Êtes-vous chez les petites étoiles d’or qui, dans un fourmillement lumineux, sourient au ciel toutes les nuits ?

Hélas ! mes ducats d’or, vous ne nagez pas dans les flots du ruisseau, vous n’étincelez pas sur la verte pelouse, vous ne planez pas dans l’air bleu, vous ne souriez pas au ciel clair. — Ce sont, ma foi ! les usuriers qui vous tiennent dans leurs griffes.


18
DIALOGUE SUR LA
LANDE DE PADERBORN

N’entends-tu pas des airs lointains, des airs de violon et de violoncelle ? Ce sont, sans doute, quelques belles qui dansent légèrement la ronde ailée.

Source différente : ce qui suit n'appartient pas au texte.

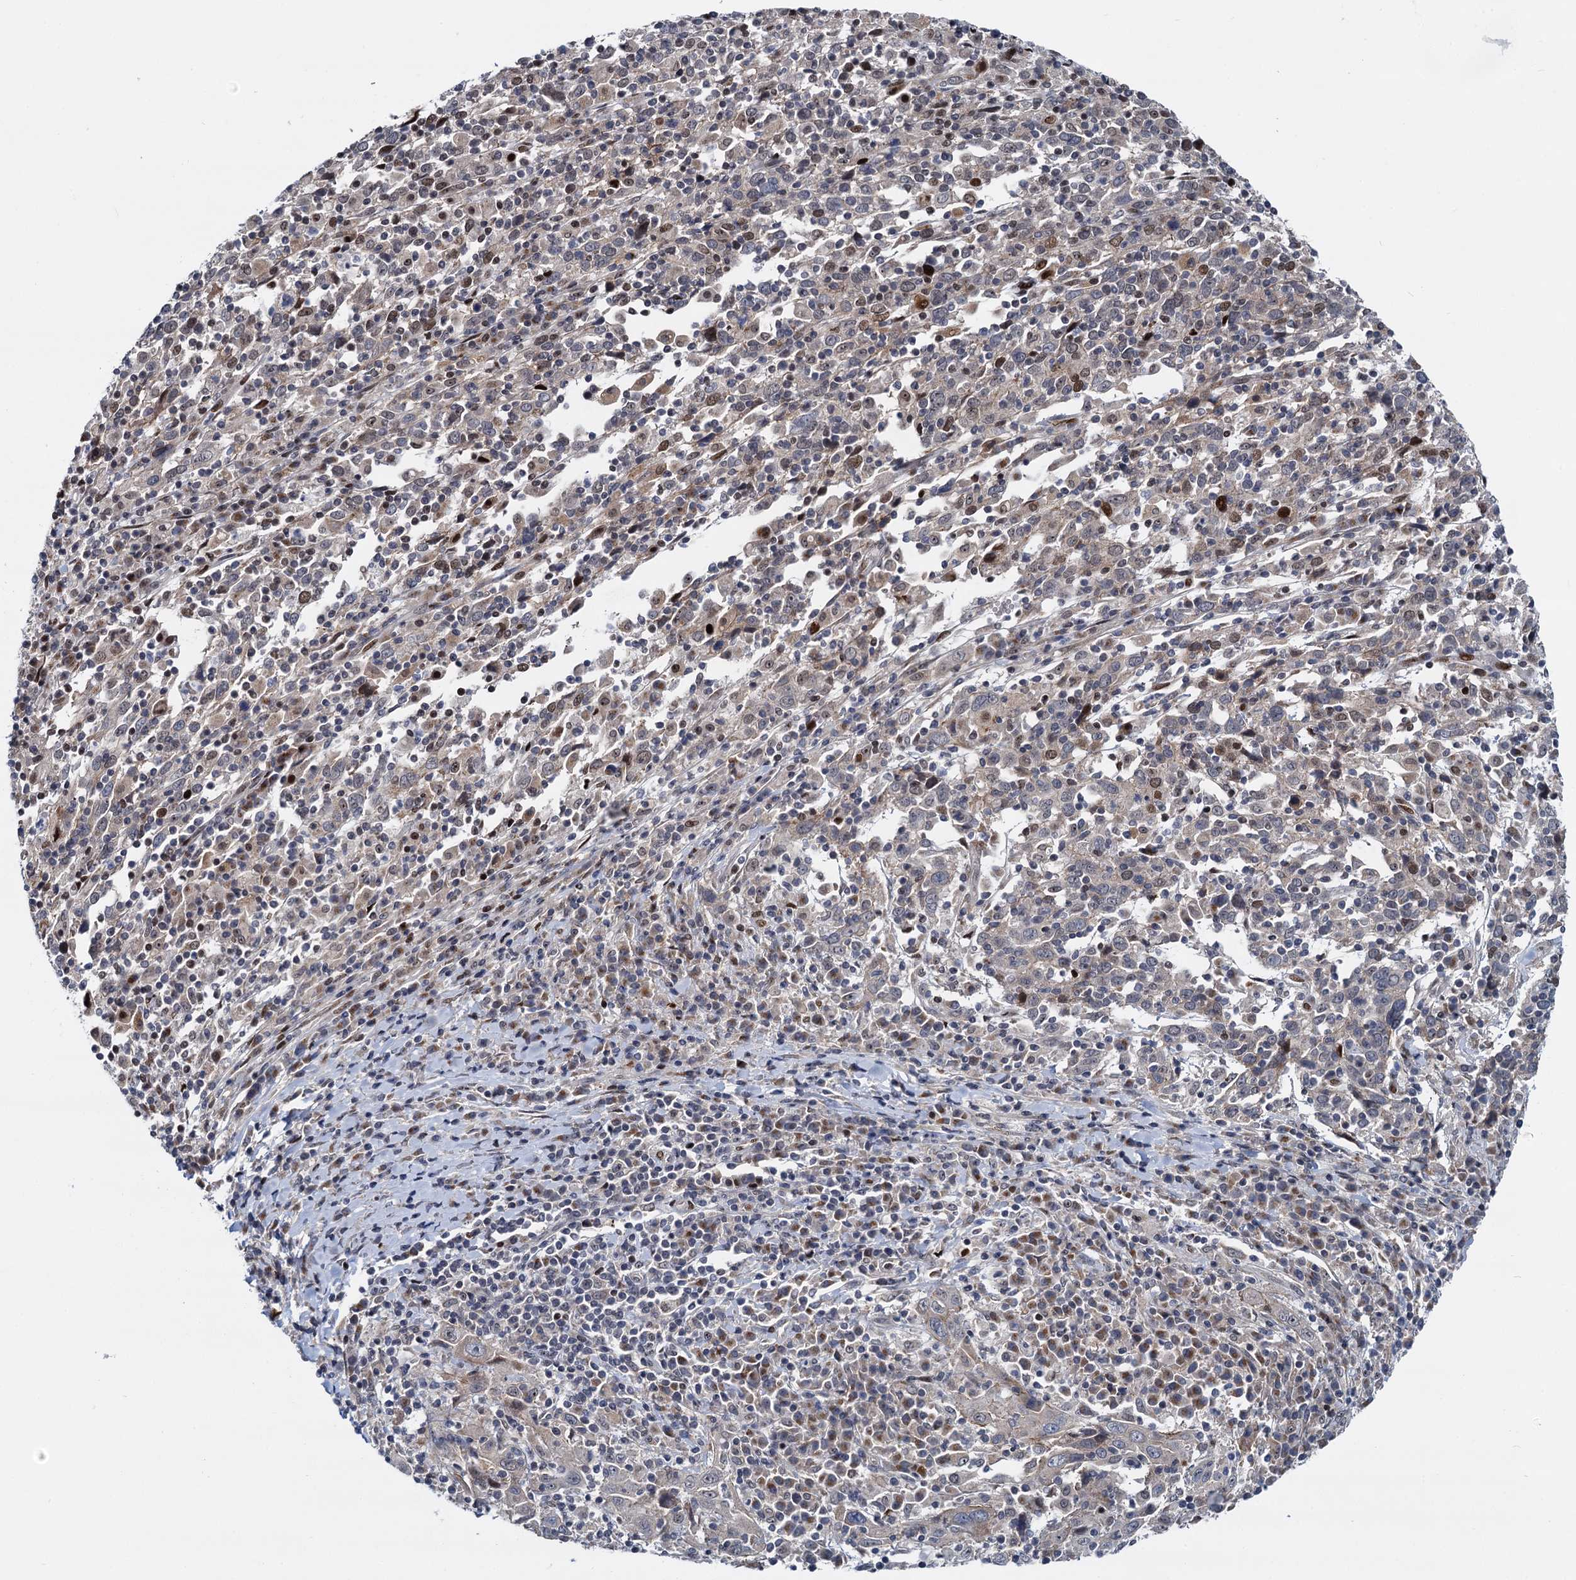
{"staining": {"intensity": "moderate", "quantity": "<25%", "location": "nuclear"}, "tissue": "cervical cancer", "cell_type": "Tumor cells", "image_type": "cancer", "snomed": [{"axis": "morphology", "description": "Squamous cell carcinoma, NOS"}, {"axis": "topography", "description": "Cervix"}], "caption": "A low amount of moderate nuclear positivity is appreciated in about <25% of tumor cells in cervical squamous cell carcinoma tissue. (Brightfield microscopy of DAB IHC at high magnification).", "gene": "RUFY2", "patient": {"sex": "female", "age": 46}}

— « Eh ! mon ami, tu fais erreur. Je n’entends pas le moindre violon, mais seulement des gorets qui crient et des cochons qui grognent. »

N’entends-tu pas le cor au fond des bois ? Ce sont des chasseurs contents de leur chasse ; je vois de doux agneaux qui paissent, des pâtres qui jouent du chalumeau.

— « Eh ! mon ami, ce que tu entends, ce n’est ni cor ni chalumeau ; je ne vois que le porcher qui pousse ses truies vers l’étable. »

N’entends-tu pas des chants lointains, doux comme ceux des bucoliques ? Les petits anges avec leurs ailes applaudissent à de tel accents.

— « Eh ! ce qui tant joliment résonne, ce n’est pas un air alterné, mon ami ! Ce sont des gamins qui chantent, en poussant devant eux leurs oisons. »

N’entends-tu pas tinter les cloches, douces et claires merveilleusement ? Vers la chapelle du village, les fidèles dirigent leurs pas en un dévot recueillement.